Global Advance teaches leaders how to use business as a mission field

By September 19, 2013

Germany (MNN) — Berlin, Germany: a city that defines “post-Christian.”

(Image courtesy Wikimedia Commons)

(Image courtesy Wikimedia Commons)

According to Operation World, approximately 63% of Germans claim to be Christians, but only 2% in the entire country are evangelical.

“Thousands are formally disaffiliating in order to avoid the church tax of 8-9% of their income, and many churches are closing. Churches seem paralyzed, having lost much of their identity, purpose, and income,” claims Operation World on its profile of the country.

“Germany needs another reformation as deep and lasting as the one sparked by Luther nearly 500 years ago.”

Jonathon Shibley of Global Advance says they’re seeing small ripples of change not only in Germany, but throughout the European domain.

“There’s a lot of positive things happening in Europe,” he states. “There’s some new, emerging young churches…where there’s a lot of life that’s happening, and they’re attracting young people as well.”

Working alongside European Initiative and several European-based workplace ministries, Global Advance held a Marketplace Missions conference in Berlin earlier this month.

“We’ve collaborated and we’ve brought together about 100 business leaders, representing all types of business and industry and age demographics,” explains Shibley. “There’s been a lot of encouragement among believers and a spark.”

He says the event helped German Christ-followers realize they’re not alone, a thought which frequents the minds of believers across the pond.

“Most people’s perceptions of Christianity in Europe [are] an old, dead church building where nobody attends, except on holidays. Well, as you and I know, that’s not the message of the Gospel,” says Shibley. “The message of the Gospel is life.

“We don’t have to have it on our shoulders, per se, to bring people to Christ. But we take Christ to people, and that happens naturally through the vein of the workplace and through the marketplace and business.”

Though the conference occurred earlier this month, Global Advance didn’t stop there.

“A lot of [participants] are now a part of Network Fellowships that meet on an ongoing basis for continued discipleship, fellowship, [and] encouragement,” Shibley says.

When global markets collapsed in 2008 and many European countries began to slide into a financial crisis, many people began a desperate search for true security.

“I think God uses circumstances like that…to awaken people,” states Shibley. “I believe this is an opportunity for the Church, throughout Europe, to be a solution to what’s going on.”
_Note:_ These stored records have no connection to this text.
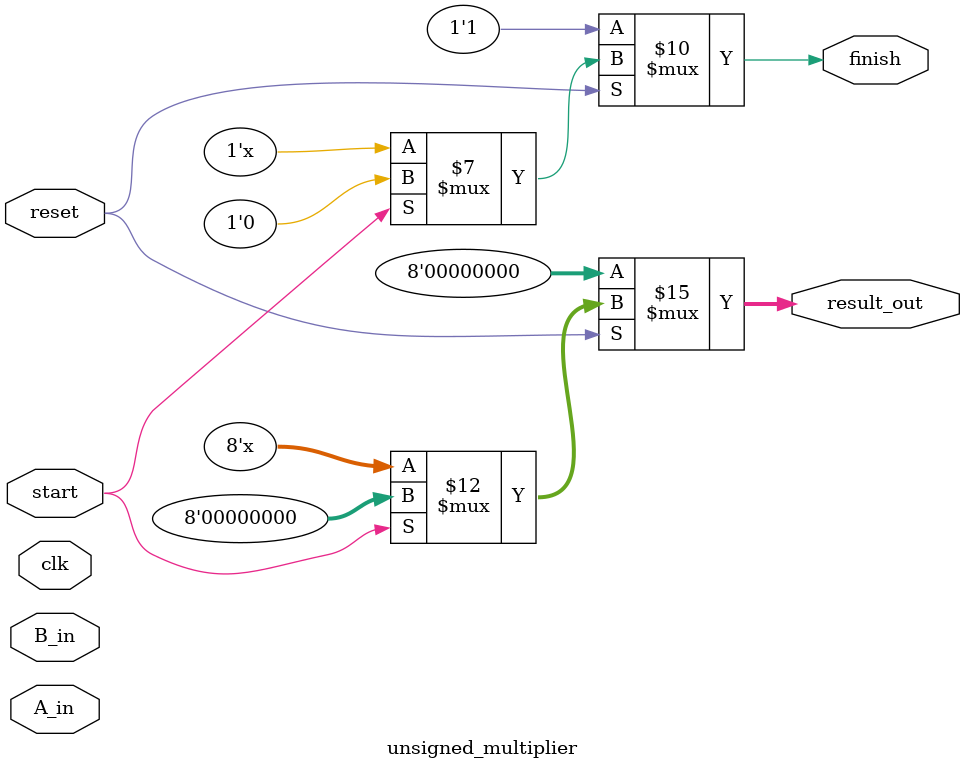
<source format=v>
module unsigned_multiplier(clk,reset,start,finish,A_in,B_in,result_out);
parameter N=4;
input clk;
input reset;
input start;
input [N-1:0] A_in;
input [N-1:0] B_in;
output reg[2*N-1:0] result_out;
output finish;

reg[2*N-1:0] A;
reg [N-1:0] B;
reg finish;

always@(clk)
begin
 if(~reset)
   begin
	  A<=0;
	  B<=0;
	  result_out<=0;
	  finish<=1'b1;
	  end
 else
  begin
    if(start)
	    begin
	       A<=A_in;
		    B<=B_in;
	       result_out<=0;
	       finish<=0;
		 end
	else
	   begin
		   if(finish)
			 begin
			  if(B!=0)
			    begin
				   if(B[0])
					  begin
					    result_out<=result_out+A;
						end
					 B<=B>>1;
					 A<=A<<1;
					 end
					 else
					 begin
					 finish<=1'b1;
					 end
				end
		  end
	 end
end
endmodule
	  
 
</source>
While the ongoing instability of Europe’s economy has German believers rattled, they’re viewing it as a double-edged sword.

“There’s concern,” Shibley admits, “but also there’s [an] opportunity to say, ‘Hey, regardless of what happens, our faith and our hope [are] anchored in something that’s more than the economy’.”

So, where do you come in?

“Pray that the believers throughout Europe will be encouraged…and they’ll see the bigger picture: that God is going to use them, no matter what’s going on around them, to be salt and light for this generation,” requests Shibley.

Pray for Gospel opportunities in Germany.

“Pray that God will soften the ground, that He’ll cultivate the ground and the readiness of people’s hearts to receive the message of Christ,” says Shibley.

“Whether it’s in word, whether it’s in deed, whether it’s through the normal interaction of day-to-day life, that people’s hearts will be conditioned and ready to receive the Good News, the seed of the Gospel.”